TENTANG TUGAS INI → Ulangi tanpa perubahan bagian teks tentang cloud computing di bawah, mulai dari "Cloud computing terbukti" dan berlanjut sampai "proses pemulihan pandemi.".
[TEKS PILIHAN]
Cloud computing (cloud) menjadi andalan saat pandemi melumpukan operasional bisnis dari banyak perusahaan. Tak heran jika cloud pun menjadi bagian penting perjalanan transformasi digital perusahaan, terutama dalam mengantisipasi disrupsi di masa depan. Namun apakah cloud saja sudah cukup?
Pandemi memukul telak hampir semua sektor bisnis di seluruh dunia. Namun pandemi juga memberikan satu pelajaran berharga kepada para pelaku bisnis. Yaitu, betapa pentingnya memiliki kemampuan untuk cepat beradaptasi, bangkit, dan pulih dari gangguan atau masalah, dengan tetap mempertahankan operasi bisnis yang berkesinambungan, atau business resilience.
Cloud computing terbukti dapat membantu perusahaan lebih mudah beradaptasi dalam situasi pandemi. Bahkan Forrester Research mengklaim bahwa cloud berada di posisi yang sangat penting dalam proses pemulihan pandemi.
[/TEKS PILIHAN]
[DATA YANG DIBERIKAN]
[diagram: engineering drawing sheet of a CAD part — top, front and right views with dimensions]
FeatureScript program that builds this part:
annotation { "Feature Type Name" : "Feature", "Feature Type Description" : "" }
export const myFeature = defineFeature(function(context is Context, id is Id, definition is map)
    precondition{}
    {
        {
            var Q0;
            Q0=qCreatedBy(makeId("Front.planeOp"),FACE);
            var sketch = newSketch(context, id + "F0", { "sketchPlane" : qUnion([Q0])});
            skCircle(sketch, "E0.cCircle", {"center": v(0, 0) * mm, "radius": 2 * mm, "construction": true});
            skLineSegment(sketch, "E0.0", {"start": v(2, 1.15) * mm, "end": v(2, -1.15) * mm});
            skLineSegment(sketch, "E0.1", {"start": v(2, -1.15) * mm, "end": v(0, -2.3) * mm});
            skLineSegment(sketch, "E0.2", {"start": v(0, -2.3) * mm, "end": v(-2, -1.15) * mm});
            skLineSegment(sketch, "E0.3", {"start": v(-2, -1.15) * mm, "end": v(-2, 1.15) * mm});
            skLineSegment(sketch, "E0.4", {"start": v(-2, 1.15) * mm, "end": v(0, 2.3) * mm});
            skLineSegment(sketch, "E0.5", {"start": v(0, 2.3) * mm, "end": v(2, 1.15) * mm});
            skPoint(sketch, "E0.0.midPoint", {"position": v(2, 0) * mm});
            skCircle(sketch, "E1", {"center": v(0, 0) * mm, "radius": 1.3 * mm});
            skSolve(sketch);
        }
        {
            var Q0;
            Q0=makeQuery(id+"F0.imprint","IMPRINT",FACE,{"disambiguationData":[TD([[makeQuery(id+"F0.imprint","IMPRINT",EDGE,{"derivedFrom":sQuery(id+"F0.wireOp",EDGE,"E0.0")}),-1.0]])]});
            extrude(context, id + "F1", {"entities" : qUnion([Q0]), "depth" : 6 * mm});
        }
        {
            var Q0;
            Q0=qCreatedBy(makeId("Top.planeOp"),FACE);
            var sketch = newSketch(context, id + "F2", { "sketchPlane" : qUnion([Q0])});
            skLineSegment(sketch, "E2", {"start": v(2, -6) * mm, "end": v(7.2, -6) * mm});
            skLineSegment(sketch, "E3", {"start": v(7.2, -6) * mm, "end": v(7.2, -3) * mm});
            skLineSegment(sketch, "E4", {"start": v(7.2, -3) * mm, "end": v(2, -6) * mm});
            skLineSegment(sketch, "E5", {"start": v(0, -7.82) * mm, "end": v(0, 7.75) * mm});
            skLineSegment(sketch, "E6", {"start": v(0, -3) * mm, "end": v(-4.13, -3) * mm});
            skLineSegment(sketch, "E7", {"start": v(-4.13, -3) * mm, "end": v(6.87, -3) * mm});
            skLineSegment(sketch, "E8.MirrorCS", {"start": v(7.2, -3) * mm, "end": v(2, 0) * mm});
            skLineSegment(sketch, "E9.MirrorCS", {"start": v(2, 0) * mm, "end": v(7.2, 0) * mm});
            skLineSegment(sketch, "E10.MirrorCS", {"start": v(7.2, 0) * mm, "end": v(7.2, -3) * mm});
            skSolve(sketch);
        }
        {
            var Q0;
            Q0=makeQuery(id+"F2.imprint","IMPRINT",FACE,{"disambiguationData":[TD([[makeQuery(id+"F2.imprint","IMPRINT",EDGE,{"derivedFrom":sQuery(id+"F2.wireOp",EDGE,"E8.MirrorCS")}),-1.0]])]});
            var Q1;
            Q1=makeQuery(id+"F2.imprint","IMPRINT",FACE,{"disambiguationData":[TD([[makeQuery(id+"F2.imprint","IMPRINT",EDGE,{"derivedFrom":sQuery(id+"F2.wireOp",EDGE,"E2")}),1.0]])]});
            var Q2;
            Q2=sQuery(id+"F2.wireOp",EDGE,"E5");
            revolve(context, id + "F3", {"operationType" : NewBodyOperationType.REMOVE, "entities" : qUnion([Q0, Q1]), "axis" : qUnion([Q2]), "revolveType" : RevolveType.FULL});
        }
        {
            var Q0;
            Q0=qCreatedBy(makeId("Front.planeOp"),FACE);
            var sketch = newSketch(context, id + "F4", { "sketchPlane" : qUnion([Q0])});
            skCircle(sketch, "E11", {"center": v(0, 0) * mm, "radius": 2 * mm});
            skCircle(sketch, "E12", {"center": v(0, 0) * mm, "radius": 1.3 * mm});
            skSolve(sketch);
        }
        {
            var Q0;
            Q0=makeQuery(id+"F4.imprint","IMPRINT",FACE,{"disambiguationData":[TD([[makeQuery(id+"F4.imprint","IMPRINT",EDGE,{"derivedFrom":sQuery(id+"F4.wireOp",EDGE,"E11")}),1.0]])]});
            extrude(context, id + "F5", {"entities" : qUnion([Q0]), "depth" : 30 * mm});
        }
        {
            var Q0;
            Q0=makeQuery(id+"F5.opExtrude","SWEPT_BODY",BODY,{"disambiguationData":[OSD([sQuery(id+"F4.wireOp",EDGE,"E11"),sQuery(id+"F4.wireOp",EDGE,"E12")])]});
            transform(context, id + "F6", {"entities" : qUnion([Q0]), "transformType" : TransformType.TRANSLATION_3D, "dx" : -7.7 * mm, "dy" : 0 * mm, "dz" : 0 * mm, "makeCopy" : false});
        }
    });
[/DATA YANG DIBERIKAN]
JAWABAN DI BAWAH →
Cloud computing terbukti dapat membantu perusahaan lebih mudah beradaptasi dalam situasi pandemi. Bahkan Forrester Research mengklaim bahwa cloud berada di posisi yang sangat penting dalam proses pemulihan pandemi.